The Effect of the Type of Business
Most examples we provided above use the corporate tax rate of 21 %and are presented assuming that the business is organized as a regular “C corporation” like large publicly traded companies. If the company is a C corporation and has a net taxable loss from asset dispositions with no other current taxable income and does not plan to continue business in future years, the loss will never be able to generate a tax benefit.
Companies could also be organized as “pass through” entities such as partnerships or S corporations, meaning that the income or loss from the business will pass through to the tax returns of the company’s owners. In this case, the taxable gain or loss from the asset sale will pass through to the individual owners, and the current tax benefit will depend on tax rules for individuals and the business owner’s tax situation. Because these tax rules can be quite complicated, we recommend that business owners of pass-through entities consult with tax consultants before selling or liquidating assets to ensure that they structure the transaction in the most tax-efficient manner.

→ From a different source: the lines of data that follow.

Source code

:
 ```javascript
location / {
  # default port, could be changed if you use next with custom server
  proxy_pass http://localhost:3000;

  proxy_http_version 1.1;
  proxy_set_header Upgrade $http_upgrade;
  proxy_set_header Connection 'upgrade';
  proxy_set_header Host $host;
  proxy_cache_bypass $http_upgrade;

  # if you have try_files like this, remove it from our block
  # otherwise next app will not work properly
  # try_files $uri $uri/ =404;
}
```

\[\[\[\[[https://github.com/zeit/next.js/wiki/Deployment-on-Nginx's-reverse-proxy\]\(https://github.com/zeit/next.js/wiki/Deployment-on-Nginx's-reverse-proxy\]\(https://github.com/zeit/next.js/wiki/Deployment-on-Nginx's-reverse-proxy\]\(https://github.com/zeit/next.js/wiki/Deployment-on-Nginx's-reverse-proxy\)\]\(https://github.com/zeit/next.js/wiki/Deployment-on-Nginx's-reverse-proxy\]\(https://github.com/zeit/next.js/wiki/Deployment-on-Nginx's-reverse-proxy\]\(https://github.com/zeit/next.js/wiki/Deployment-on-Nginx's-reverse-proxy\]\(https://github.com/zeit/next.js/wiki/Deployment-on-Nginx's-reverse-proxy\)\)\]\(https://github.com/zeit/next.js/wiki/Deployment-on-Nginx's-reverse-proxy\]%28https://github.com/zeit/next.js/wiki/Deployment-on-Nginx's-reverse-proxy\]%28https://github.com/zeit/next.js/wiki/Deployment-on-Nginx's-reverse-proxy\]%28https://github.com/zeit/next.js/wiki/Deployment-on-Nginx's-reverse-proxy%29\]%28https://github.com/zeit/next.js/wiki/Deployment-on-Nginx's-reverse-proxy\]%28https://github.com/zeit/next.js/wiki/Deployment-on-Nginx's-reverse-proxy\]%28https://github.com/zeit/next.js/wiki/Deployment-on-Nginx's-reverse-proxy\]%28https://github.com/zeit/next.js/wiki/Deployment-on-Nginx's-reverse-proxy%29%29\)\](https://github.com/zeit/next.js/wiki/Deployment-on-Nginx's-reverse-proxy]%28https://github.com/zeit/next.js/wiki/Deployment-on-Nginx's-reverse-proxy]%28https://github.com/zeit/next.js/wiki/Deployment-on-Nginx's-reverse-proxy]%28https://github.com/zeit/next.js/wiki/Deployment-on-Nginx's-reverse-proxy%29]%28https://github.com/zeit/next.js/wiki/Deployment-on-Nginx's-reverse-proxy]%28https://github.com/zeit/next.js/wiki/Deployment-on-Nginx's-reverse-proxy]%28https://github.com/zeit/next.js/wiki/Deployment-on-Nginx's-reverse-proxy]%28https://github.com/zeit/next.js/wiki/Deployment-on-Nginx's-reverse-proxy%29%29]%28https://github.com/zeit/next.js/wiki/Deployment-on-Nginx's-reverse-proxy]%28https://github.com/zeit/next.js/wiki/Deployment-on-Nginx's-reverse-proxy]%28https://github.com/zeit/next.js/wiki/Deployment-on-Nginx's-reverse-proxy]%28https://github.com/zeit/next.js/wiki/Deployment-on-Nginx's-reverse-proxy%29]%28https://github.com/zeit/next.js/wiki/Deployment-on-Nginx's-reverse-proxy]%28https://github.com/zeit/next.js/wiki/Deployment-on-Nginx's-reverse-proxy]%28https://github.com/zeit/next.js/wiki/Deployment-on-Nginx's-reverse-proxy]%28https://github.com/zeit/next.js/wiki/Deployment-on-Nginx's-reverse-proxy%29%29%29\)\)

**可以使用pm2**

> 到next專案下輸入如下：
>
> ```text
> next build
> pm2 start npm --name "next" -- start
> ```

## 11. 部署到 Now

The Effect of Debt Cancellation on the Tax Bill
Sometimes, unprofitable businesses just go out of business and stop paying their loans, resulting in debt cancellation. Christina recalls having a client when she was in practice in this situation. We had to inform the client that debt cancellation results in taxable income and tax due. For example, if a business owner has $1 million in debt cancellation and a tax rate of 37%, the debt cancellation will result in $37,000 of tax due. Unfortunately, many unprofitable businesses do not have much cash on hand upon shutting down operations. Therefore, business owners with outstanding loans who can negotiate a debt forgiveness need to be aware that this forgiveness is going to cost them in tax dollars at least. In such circumstances, business owners may be able to settle a lower amount of tax with the IRS or work out a payment system to pay their tax due.
The current times can be challenging for business owners. If the business is taking a downturn, business owners might begin by doing a cost-benefit analysis to determine if they should continue business or keep their current assets. Continuing their business might include disposing of some unneeded assets and continuing with other parts of the business. Other businesses may be better off liquidating completely. If the business owners decide to liquidate assets or the entire business, it is vital for them to determine the most tax-efficient way of doing so before disposing of the assets. This strategy will also help avoid any unanticipated tax surprises.